Records for this exercise
* * * *

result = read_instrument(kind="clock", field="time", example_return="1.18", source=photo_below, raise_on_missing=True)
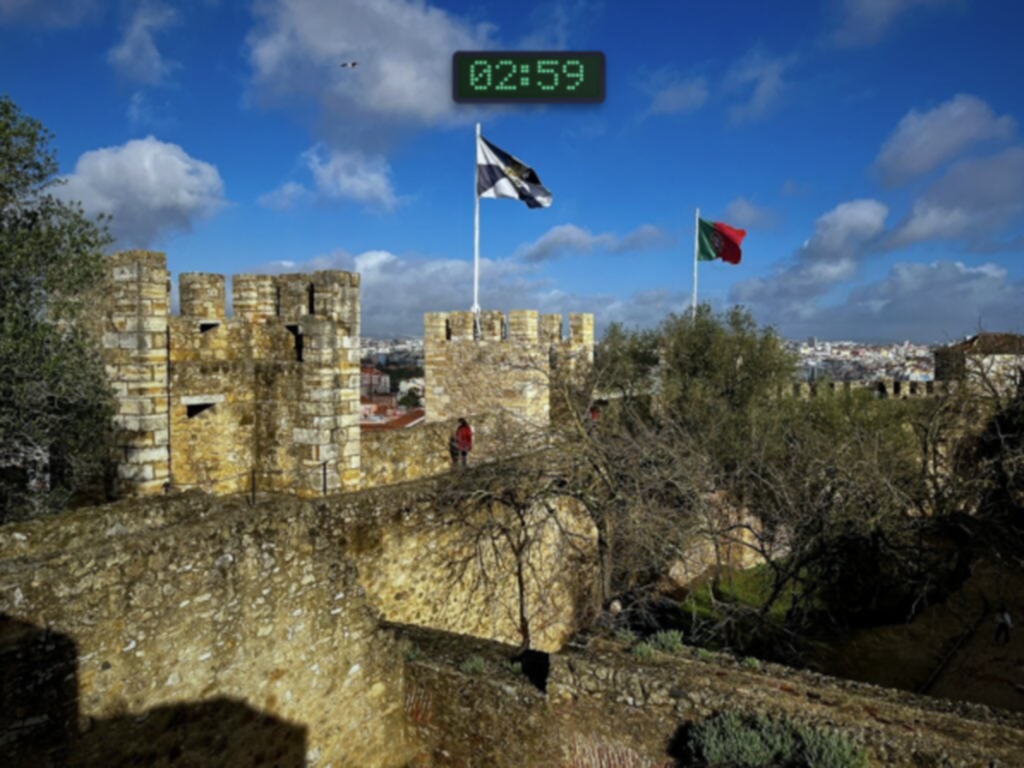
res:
2.59
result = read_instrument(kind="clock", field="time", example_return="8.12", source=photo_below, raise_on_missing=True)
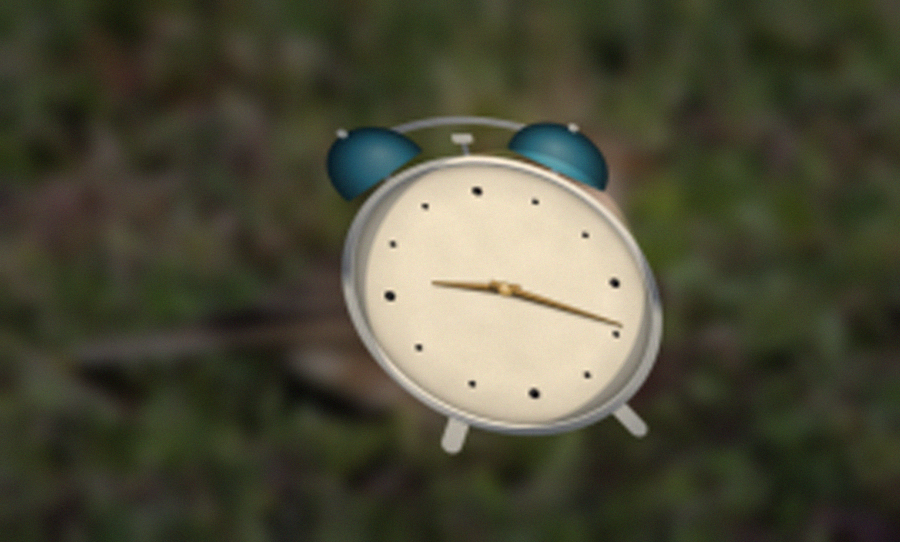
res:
9.19
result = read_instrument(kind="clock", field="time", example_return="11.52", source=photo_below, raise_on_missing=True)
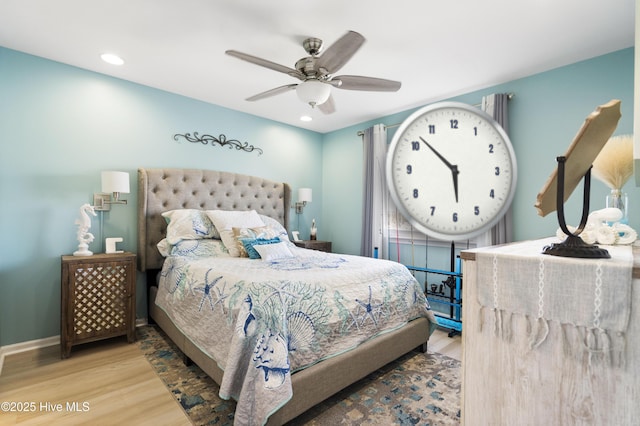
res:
5.52
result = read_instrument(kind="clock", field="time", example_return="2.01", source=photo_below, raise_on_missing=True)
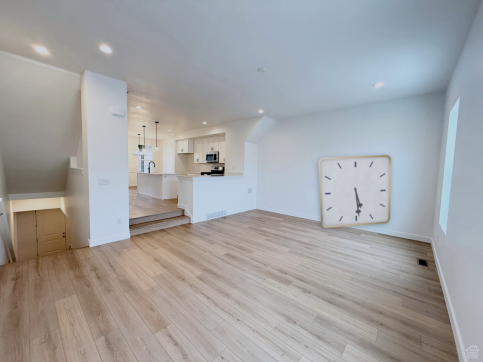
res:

* * * *

Reproduce each row above word for word, from the first line through the last. Leave the pictures out of your copy.

Task response
result = read_instrument(kind="clock", field="time", example_return="1.18", source=photo_below, raise_on_missing=True)
res:
2.59
result = read_instrument(kind="clock", field="time", example_return="8.12", source=photo_below, raise_on_missing=True)
res:
9.19
result = read_instrument(kind="clock", field="time", example_return="11.52", source=photo_below, raise_on_missing=True)
res:
5.52
result = read_instrument(kind="clock", field="time", example_return="2.01", source=photo_below, raise_on_missing=True)
res:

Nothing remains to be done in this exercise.